Elements with norm $1$ in a quadratic field

Question

Consider the number field $K=\mathbb{Q}(\sqrt{5})$ and the norm map $N:\mathbb{Q}(\sqrt{5}) \to \mathbb{Q}^*$ given by $N(a+b \sqrt{5})=a^2-5b^2$.

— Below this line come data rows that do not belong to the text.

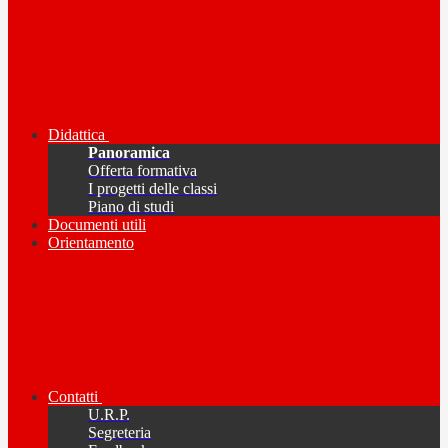
Didattica
Panoramica
Offerta formativa
I progetti delle classi
Piano di studi
Documenti utili
Orientamento
Contatti
U.R.P.
Segreteria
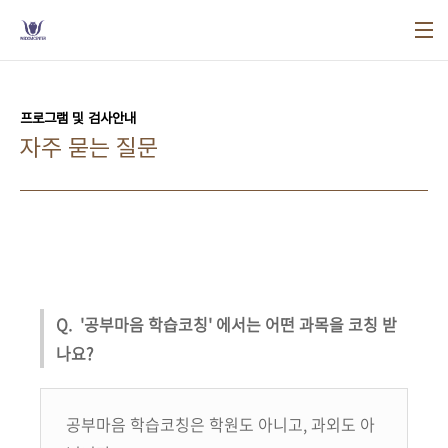
본문 바로가기
프로그램 및 검사안내
자주 묻는 질문
Q. '공부마음 학습코칭' 에서는 어떤 과목을 코칭 받
나요?
공부마음 학습코칭은 학원도 아니고, 과외도 아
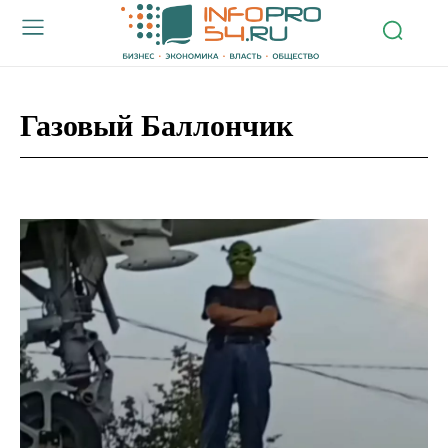
Газовый Баллончик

Is there an explicit description of the kernel of this map, i.e of the elements having norm $=1$?

Answer 1

Hilbert's Theorem 90 implies that any such element may be written in the form $\frac{a-b\sqrt{5}}{a+b\sqrt{5}}$ for $a,b \in \Bbb Q$. You can achieve $a,b \in \Bbb Z$ by multiplying with a common denominator.

Answer 2

in lowest terms, the ones with even denominator are $$ a = \frac{2u^2 + 2uv + 3 v^2}{2 u^2 + 2uv - 2 v^2} \; , \; \; b = \frac{ 2uv + v^2 }{2 u^2 + 2uv - 2 v^2} $$

Odd $$ a = \frac{u^2 + 5 v^2}{ u^2 - 5 v^2} \; , \; \; b = \frac{ 2uv }{ u^2 - 5 v^2} $$

there should be conditions mod 2,5 to enforce no common factors

If you just want integers $a_n^2 - 5 b_n^2 = 1$ in sequence $a_{n+2} = 18 a_{n+1} - a_n$ and $b_{n+2} = 18 b_{n+1} - b_n$ beginning with pairs $(1,0)$ and $(9,4)$ and $(161,72)$